@okie,
okie wrote:Any nation supporting or harboring terrorists were also guilty of aggression, and therefore we had a right to exercise our own self defense in going after them."
The doctrine was therefore about self defense and responding to aggression, not pre-emption.
You are blurring the lines with your so-called distinction between the "Gibsonian" definition of the Bush Doctrine and what you deem to be the proper definition of the Bush Doctrine. You obviously haven't thought this through very well either.
If a nation harbors or supports terrorists, by your assessment they are guilty of aggression. This is contrary to an historical understanding of what constitutes aggression. It's been hijacked and then redefined with a neoconservative slant:
From Merriam Webster:
1: a forceful action or procedure (as an unprovoked attack) especially when intended to dominate or master
2: the practice of making attacks or encroachments ; especially : unprovoked violation by one country of the territorial integrity of another
3: hostile, injurious, or destructive behavior or outlook especially when caused by frustration
You see, "aggression" has a definitive meaning. Aggression is an act
peformed by one party
against another. It's not the assumption that something just
might be done. It's not the existence of unsavory groups in certain countries or regions.
Harboring terrorists, or even supporting them, is not aggression, nor is it an
act performed toward anyone else (unless, of course, it is bastardized or construed to mean whatever it is you want it to mean, definition be damned).
This is where the overriding notion and understanding of preemption comes into play. Although you Bushites think you have articulated a definition that frees itself from the concept of preemption, you have inescapably bound yourself to it with the above explanation.

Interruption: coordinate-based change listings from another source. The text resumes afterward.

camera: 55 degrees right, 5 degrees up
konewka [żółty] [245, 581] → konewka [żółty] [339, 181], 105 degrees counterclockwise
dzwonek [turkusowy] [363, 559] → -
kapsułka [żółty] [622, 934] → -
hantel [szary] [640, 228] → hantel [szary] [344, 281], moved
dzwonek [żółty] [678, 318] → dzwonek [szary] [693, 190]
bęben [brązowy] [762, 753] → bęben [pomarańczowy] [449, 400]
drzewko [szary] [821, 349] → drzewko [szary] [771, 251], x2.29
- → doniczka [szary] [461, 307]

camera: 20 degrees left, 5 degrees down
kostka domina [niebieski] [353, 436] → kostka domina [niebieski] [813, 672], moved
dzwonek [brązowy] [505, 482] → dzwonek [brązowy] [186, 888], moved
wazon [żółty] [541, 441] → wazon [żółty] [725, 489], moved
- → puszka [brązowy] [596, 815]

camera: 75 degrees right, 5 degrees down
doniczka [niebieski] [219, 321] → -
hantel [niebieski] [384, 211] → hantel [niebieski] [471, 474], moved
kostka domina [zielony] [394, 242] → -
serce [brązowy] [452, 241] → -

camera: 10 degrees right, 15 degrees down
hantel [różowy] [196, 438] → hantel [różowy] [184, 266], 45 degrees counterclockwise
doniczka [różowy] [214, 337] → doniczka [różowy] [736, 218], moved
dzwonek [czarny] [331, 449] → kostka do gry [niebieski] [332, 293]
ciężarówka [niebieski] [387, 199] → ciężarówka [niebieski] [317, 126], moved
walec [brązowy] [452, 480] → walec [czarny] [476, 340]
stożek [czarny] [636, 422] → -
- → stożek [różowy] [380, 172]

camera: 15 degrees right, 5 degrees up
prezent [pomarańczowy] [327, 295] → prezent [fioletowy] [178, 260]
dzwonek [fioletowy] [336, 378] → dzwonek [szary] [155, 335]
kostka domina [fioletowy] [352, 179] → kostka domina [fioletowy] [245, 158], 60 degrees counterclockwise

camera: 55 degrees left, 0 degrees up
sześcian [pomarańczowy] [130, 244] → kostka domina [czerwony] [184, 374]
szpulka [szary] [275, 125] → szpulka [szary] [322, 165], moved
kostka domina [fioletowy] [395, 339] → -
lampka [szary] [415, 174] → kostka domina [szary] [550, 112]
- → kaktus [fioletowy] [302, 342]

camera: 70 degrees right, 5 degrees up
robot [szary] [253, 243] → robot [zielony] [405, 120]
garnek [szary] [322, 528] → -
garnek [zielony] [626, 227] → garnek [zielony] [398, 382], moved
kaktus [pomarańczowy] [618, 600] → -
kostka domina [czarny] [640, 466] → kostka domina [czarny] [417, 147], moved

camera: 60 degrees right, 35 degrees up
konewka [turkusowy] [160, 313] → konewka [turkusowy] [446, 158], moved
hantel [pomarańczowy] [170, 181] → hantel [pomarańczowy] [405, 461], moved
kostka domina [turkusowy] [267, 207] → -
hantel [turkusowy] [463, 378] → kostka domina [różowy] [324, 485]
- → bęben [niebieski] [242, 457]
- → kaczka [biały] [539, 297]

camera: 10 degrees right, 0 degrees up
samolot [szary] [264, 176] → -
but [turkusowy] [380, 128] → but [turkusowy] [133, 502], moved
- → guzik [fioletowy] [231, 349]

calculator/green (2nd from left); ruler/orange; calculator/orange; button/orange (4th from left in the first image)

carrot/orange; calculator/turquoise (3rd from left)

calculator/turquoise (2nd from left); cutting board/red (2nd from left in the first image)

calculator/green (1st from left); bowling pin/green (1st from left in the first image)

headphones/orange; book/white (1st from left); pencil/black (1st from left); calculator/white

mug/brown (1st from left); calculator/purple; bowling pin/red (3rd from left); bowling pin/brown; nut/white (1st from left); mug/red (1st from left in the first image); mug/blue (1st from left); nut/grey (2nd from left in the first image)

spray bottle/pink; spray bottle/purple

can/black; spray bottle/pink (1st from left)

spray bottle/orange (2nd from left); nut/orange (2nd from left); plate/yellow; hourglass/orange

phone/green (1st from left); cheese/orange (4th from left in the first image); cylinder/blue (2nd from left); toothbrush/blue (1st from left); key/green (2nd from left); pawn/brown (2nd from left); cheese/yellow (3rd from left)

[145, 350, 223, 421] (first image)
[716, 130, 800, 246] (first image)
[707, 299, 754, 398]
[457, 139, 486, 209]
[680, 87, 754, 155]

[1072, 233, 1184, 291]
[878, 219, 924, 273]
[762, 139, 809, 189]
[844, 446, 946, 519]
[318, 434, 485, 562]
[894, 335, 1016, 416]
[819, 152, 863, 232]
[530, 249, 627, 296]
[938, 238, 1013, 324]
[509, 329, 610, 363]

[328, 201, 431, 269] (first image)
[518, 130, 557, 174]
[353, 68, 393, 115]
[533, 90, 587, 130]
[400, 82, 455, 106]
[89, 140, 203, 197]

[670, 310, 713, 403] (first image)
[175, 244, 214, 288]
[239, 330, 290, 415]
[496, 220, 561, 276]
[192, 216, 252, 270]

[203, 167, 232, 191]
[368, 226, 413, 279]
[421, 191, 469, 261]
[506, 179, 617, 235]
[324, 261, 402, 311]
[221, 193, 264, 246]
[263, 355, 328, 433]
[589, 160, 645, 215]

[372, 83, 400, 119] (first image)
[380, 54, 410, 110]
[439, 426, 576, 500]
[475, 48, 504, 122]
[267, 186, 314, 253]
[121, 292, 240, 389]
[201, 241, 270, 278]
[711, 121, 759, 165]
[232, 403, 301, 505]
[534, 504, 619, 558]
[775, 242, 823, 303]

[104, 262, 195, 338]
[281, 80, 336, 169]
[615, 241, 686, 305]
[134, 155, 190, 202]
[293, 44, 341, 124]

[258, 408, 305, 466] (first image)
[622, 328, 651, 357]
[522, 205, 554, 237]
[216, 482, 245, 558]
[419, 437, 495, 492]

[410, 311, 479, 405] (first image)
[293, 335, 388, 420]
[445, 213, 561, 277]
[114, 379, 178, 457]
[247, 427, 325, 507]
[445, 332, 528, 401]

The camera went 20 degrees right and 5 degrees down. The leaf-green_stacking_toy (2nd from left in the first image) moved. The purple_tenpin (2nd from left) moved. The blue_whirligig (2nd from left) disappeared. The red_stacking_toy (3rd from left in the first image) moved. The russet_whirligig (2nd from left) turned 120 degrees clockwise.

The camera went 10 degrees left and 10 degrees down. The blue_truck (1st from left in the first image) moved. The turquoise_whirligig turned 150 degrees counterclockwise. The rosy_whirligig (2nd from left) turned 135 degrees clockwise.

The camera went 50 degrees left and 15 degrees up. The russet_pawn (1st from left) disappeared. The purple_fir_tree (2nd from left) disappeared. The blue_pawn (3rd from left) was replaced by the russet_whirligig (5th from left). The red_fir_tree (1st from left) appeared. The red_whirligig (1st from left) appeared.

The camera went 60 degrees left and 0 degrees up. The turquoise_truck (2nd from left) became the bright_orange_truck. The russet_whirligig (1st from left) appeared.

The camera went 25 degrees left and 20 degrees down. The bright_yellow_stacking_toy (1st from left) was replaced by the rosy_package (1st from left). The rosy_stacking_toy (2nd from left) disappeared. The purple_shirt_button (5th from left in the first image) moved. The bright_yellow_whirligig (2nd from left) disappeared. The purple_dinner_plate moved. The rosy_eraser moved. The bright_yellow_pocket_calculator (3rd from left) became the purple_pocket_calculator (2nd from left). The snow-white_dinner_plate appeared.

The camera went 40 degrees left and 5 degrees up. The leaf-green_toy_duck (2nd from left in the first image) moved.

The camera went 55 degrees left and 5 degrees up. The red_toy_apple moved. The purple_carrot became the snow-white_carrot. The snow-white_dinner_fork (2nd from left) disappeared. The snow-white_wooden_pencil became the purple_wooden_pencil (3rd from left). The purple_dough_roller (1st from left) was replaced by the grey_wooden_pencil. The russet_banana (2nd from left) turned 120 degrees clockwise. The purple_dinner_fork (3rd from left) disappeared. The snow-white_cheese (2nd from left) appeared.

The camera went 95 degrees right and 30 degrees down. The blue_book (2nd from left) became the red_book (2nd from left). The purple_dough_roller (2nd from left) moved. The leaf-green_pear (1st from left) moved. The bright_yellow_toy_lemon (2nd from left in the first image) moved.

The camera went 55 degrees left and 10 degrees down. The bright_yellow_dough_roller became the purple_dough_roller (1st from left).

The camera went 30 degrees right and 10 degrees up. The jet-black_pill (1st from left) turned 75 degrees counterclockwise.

It is quite the quantum leap to draw an equivalence between the
accusation or
assumption of harboring terrorists to that of an act of aggression.....it is an even grater leap to conclude that because there are state or non-state sponsored terrorists existing in a certain country or region, that that is definitively regarded as an act of aggression and therefore one that justifies war.
America "harbors" terrorists. Look at McVeigh, look at the new darling of the conservative media, Ayers, look at the myriad of domestic terrorist cases in the US, look at the CIA and the covert actions performed by the American government in foreign territories....merely having terrorists within your national border doesn't entail there is aggression, or an act of aggression being made by the nation.
If you choose to attack a country because you don't like the groups organizing within it, and have not been attacked by said country or it's people (ie: Iraq), but you
think they might do something bad, then you are launching a preemptive attack on them.